Locate each line in the records below that contains the string "skPoint" and copy those lines out. Letter case must match.

::: Data shown :::

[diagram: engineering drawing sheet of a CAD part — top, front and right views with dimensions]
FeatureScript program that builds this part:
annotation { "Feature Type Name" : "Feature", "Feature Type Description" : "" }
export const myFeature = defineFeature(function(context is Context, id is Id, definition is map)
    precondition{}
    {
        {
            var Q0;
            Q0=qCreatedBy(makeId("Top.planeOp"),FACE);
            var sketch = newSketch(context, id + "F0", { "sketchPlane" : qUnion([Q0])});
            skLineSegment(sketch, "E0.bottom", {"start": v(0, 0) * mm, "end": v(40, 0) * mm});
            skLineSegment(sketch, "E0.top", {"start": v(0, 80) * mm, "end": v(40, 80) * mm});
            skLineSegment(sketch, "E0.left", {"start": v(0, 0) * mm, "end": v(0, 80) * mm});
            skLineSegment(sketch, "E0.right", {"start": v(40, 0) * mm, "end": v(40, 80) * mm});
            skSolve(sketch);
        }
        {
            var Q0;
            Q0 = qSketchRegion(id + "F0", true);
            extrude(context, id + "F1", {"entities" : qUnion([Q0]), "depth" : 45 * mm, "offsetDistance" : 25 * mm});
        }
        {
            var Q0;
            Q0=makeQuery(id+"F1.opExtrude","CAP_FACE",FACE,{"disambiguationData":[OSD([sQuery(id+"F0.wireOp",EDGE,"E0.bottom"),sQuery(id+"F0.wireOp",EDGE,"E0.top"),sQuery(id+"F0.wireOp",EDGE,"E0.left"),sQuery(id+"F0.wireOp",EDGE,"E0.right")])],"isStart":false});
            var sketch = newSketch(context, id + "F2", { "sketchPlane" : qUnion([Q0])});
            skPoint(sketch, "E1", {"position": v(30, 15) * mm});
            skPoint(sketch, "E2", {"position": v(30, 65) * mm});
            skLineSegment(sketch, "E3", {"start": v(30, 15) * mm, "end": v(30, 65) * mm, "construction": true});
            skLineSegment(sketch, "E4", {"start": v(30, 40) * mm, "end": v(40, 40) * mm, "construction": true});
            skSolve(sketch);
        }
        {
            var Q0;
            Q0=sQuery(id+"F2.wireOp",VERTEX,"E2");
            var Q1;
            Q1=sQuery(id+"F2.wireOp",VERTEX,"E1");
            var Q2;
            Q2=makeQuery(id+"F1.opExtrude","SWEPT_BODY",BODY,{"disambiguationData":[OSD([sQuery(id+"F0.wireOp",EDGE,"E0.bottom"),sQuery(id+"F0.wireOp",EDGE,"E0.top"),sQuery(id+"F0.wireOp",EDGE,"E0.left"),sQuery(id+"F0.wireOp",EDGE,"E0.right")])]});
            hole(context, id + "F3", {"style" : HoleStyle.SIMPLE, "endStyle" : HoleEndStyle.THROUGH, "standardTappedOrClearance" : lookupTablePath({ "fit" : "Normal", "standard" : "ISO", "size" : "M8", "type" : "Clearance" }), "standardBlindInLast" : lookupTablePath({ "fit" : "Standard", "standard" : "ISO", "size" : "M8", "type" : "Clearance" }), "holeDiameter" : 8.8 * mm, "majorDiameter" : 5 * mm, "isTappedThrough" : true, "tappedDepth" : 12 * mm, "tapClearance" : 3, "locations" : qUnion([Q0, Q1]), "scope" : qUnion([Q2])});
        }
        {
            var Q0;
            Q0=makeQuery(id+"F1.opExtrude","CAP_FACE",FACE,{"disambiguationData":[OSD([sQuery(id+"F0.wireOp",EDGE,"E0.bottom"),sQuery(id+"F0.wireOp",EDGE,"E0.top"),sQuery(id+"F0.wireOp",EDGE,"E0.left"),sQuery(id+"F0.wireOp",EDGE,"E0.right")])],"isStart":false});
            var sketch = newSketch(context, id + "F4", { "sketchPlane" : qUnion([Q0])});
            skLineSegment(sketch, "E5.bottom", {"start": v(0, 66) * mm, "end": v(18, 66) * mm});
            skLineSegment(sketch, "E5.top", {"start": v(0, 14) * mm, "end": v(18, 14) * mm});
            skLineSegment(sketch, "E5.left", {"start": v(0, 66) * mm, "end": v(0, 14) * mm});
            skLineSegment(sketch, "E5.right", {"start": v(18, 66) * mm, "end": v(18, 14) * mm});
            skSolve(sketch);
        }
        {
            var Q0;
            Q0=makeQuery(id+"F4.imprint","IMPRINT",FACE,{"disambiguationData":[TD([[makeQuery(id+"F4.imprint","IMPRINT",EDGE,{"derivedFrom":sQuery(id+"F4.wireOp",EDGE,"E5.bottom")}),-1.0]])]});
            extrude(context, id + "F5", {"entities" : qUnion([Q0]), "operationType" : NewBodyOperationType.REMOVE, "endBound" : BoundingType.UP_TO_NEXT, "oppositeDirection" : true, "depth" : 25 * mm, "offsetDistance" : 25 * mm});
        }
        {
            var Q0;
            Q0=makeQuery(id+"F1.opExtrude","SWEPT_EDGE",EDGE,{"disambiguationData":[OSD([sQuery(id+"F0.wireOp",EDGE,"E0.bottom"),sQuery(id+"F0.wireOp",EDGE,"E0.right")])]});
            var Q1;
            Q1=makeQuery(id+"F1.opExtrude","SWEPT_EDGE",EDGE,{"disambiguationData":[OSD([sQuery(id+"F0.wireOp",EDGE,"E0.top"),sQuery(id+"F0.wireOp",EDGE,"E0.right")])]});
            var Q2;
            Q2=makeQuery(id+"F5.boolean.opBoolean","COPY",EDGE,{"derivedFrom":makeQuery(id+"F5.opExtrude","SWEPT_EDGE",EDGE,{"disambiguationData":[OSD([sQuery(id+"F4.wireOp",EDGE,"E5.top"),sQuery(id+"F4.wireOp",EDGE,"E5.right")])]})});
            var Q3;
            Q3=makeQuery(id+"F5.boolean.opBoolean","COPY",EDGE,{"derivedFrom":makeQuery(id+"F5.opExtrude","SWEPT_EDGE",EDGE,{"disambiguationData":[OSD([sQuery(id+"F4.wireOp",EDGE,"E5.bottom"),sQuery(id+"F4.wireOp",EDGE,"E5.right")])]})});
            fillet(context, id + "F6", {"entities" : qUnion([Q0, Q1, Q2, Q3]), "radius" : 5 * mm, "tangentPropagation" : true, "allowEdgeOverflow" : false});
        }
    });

:::
::: Data shown :::

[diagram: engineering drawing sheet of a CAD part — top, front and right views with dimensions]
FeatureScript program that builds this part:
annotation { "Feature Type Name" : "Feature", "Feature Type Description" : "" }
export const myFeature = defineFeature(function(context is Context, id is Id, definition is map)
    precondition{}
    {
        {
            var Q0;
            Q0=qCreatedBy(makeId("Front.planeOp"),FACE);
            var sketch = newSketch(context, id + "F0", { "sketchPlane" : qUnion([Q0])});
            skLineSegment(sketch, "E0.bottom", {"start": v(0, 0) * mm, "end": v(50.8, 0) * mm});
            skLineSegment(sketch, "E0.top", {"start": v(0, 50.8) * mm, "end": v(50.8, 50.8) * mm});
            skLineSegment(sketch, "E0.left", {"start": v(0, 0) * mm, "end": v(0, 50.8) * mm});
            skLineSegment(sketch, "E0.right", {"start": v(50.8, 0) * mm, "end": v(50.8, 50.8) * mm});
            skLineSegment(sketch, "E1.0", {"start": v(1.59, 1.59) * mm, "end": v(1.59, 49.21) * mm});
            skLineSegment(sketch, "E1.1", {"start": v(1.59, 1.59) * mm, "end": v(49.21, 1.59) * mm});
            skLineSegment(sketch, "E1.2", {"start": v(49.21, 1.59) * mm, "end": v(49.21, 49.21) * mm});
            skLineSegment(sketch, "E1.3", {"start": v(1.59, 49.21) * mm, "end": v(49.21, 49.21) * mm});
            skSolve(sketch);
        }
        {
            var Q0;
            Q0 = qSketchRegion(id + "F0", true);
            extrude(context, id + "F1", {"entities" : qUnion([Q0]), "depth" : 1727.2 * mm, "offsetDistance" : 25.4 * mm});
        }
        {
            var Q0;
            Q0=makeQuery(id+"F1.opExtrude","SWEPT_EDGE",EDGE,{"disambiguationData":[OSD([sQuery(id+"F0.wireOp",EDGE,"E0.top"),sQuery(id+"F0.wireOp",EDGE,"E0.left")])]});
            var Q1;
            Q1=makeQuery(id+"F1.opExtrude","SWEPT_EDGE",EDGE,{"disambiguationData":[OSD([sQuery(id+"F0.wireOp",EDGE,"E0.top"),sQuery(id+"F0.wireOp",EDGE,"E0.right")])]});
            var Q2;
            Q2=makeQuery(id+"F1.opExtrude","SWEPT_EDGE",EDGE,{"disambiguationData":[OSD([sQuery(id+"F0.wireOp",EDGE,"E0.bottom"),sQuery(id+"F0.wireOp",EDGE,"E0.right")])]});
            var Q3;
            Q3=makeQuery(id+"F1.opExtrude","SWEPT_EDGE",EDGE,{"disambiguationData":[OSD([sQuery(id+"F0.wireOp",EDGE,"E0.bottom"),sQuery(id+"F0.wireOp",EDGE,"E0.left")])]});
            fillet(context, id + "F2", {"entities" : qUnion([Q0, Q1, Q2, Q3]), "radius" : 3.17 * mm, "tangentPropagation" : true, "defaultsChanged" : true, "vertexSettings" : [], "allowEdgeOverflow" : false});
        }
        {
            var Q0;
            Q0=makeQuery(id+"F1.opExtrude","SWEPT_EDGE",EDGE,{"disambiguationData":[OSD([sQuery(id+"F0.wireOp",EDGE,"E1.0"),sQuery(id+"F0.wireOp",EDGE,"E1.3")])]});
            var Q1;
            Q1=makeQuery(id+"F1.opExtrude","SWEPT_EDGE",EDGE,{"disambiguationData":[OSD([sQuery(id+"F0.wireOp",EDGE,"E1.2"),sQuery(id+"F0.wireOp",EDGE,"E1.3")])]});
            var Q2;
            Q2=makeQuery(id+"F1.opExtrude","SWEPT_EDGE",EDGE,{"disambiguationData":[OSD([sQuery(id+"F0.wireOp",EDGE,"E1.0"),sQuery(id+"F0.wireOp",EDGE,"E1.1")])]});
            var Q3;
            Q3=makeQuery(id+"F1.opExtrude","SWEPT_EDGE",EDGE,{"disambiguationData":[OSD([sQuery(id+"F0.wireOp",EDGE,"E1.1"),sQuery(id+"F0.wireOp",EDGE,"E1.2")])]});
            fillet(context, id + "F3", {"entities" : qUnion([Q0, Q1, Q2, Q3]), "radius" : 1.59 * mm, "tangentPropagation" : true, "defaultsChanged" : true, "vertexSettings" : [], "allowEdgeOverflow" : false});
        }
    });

:::

Answer for this exercise
            skPoint(sketch, "E1", {"position": v(30, 15) * mm});
            skPoint(sketch, "E2", {"position": v(30, 65) * mm});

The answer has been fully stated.